Data to process:
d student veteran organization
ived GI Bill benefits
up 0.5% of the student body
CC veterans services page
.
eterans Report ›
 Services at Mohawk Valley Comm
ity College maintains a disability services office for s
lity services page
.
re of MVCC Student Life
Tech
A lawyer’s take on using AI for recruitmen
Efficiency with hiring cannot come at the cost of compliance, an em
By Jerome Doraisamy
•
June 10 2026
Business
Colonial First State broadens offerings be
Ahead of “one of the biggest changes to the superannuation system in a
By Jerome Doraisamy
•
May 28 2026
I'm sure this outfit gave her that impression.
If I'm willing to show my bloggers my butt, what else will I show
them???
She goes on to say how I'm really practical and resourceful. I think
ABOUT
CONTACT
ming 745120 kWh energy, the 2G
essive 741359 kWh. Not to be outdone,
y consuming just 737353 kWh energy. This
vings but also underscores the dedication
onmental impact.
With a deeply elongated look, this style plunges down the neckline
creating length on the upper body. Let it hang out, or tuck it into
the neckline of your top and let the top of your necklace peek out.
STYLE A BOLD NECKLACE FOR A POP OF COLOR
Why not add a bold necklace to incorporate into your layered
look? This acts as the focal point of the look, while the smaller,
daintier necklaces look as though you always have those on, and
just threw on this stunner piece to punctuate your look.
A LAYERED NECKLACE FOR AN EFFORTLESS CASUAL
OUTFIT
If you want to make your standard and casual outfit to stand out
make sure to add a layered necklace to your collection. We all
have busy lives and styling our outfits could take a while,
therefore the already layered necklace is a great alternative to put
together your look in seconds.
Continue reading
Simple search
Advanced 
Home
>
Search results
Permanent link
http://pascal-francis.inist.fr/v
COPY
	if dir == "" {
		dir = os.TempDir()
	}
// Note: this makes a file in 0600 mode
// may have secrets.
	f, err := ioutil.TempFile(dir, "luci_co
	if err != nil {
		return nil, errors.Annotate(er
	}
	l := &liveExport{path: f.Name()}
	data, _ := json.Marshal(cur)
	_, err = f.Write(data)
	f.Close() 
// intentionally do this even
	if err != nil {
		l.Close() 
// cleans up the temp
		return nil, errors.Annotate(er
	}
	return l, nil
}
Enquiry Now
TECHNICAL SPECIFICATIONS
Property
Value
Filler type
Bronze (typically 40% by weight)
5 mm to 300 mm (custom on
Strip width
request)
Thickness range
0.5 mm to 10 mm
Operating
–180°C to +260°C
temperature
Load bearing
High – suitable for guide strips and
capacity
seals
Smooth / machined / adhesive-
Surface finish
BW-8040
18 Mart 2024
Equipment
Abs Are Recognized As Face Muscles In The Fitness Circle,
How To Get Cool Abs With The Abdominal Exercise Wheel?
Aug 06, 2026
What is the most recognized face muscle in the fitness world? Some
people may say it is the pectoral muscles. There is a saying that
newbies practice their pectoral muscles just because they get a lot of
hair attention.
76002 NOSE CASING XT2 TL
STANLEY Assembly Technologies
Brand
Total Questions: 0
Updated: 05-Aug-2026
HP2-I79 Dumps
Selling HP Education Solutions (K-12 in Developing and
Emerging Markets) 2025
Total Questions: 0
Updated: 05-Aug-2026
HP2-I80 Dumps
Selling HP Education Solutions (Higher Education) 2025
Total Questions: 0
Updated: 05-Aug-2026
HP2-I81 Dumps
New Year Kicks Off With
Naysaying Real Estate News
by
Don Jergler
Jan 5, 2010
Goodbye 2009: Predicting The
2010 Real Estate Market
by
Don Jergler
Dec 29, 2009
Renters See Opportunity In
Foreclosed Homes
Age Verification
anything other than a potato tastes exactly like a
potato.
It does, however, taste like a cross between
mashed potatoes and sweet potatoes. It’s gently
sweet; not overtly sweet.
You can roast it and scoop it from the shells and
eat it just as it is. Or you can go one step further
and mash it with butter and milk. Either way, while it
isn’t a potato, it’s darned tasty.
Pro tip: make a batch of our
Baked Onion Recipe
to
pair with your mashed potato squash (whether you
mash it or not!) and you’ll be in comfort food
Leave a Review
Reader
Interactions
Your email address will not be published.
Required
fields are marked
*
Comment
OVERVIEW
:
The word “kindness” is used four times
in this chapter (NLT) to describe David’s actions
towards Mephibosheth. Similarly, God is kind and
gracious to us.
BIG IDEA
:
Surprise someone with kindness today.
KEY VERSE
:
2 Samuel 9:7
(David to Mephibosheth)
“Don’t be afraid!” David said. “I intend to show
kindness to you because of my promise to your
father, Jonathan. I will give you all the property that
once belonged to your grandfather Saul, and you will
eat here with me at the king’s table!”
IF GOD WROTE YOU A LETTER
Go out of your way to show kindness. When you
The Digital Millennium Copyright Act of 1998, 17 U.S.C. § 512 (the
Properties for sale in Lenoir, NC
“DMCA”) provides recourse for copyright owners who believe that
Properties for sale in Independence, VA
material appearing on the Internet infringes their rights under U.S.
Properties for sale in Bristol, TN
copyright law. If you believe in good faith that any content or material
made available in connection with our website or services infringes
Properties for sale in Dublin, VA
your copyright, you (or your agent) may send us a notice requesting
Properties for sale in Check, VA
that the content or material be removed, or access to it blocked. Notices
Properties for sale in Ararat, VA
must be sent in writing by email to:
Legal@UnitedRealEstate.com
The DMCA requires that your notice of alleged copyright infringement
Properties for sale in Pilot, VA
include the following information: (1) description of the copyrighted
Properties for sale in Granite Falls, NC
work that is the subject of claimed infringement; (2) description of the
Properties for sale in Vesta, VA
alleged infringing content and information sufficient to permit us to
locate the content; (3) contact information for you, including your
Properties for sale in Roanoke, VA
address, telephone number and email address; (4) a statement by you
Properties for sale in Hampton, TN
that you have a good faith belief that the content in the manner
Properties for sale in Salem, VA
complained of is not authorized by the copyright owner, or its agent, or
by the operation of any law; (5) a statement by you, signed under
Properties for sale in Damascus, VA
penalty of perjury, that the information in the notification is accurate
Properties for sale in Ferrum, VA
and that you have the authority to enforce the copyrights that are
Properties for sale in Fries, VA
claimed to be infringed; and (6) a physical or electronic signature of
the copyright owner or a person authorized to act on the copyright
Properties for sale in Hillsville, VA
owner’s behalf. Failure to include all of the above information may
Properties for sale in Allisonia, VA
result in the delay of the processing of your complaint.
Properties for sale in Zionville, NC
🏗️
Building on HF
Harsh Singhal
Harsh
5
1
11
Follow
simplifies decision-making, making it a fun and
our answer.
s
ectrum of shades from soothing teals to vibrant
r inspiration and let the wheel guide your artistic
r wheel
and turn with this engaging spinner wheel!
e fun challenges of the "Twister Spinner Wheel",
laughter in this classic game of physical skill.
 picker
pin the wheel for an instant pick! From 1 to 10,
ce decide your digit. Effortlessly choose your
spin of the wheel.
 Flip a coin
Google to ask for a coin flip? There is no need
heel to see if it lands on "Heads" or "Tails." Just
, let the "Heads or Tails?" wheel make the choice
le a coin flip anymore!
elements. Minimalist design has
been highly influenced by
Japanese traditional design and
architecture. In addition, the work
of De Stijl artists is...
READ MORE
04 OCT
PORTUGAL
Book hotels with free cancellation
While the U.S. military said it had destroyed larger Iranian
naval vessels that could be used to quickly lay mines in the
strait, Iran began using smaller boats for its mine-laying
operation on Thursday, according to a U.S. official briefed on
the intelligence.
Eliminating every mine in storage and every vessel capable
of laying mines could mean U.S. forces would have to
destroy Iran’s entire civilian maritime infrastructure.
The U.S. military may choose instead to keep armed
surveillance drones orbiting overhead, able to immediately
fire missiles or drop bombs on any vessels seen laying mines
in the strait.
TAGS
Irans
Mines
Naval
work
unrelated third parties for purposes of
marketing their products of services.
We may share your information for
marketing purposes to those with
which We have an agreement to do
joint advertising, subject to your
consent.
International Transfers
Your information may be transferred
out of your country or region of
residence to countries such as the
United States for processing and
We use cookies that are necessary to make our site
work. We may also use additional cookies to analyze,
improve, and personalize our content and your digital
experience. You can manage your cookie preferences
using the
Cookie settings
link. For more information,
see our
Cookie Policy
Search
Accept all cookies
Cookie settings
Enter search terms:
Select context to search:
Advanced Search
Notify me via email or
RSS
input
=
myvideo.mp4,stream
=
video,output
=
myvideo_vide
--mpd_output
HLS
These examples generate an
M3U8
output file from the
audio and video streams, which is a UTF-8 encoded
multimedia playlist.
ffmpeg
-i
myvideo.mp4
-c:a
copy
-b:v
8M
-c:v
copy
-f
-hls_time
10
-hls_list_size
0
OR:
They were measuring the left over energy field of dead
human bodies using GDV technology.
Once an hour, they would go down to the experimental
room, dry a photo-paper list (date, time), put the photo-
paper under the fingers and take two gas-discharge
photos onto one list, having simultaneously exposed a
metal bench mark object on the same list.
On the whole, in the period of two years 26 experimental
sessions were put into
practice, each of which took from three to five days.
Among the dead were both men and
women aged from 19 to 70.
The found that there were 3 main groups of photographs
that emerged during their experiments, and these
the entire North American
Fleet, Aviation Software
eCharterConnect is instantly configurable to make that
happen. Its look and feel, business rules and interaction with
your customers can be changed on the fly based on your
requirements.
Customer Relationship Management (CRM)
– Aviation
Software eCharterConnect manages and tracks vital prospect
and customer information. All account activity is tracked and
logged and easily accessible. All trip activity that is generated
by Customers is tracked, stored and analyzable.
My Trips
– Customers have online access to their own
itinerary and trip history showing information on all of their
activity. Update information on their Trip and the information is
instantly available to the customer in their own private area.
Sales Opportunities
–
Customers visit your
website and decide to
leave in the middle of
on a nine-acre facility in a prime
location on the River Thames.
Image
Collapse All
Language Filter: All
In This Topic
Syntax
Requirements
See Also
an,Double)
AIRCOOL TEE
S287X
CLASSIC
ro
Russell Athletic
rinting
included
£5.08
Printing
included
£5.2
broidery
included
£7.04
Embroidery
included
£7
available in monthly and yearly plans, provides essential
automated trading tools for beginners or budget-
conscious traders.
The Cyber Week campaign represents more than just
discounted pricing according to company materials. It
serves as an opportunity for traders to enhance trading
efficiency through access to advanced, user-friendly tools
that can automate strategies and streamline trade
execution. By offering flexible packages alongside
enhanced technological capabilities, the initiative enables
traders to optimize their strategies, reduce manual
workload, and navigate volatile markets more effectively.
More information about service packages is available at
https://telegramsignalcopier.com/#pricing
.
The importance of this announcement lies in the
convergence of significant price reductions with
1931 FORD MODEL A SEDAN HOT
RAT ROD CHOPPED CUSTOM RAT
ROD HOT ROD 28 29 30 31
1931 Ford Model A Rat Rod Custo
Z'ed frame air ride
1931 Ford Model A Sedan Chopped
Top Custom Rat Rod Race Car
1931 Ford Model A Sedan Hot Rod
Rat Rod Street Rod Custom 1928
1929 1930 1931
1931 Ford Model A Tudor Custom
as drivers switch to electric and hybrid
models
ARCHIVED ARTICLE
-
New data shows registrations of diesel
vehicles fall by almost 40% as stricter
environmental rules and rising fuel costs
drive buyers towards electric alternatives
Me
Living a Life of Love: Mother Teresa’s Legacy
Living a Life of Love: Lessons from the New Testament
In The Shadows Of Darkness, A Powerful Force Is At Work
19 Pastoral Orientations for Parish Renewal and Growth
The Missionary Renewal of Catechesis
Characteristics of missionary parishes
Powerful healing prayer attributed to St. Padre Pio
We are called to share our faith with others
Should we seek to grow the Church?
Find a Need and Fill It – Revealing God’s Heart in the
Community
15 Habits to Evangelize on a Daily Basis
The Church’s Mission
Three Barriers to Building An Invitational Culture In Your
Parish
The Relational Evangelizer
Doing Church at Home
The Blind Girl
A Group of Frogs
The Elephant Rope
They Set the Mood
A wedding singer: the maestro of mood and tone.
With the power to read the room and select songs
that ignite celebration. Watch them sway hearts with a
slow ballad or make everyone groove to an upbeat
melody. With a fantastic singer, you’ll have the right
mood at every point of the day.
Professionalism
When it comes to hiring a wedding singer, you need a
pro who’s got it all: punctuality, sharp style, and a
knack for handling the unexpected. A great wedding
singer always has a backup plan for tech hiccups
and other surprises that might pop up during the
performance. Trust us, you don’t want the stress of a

Exercise aim:
Write out the lines from the very first one through the line containing "Colonial First State broadens offerings be", inclusive, reproducing each one character for character.

Solution:
d student veteran organization
ived GI Bill benefits
up 0.5% of the student body
CC veterans services page
.
eterans Report ›
 Services at Mohawk Valley Comm
ity College maintains a disability services office for s
lity services page
.
re of MVCC Student Life
Tech
A lawyer’s take on using AI for recruitmen
Efficiency with hiring cannot come at the cost of compliance, an em
By Jerome Doraisamy
•
June 10 2026
Business
Colonial First State broadens offerings be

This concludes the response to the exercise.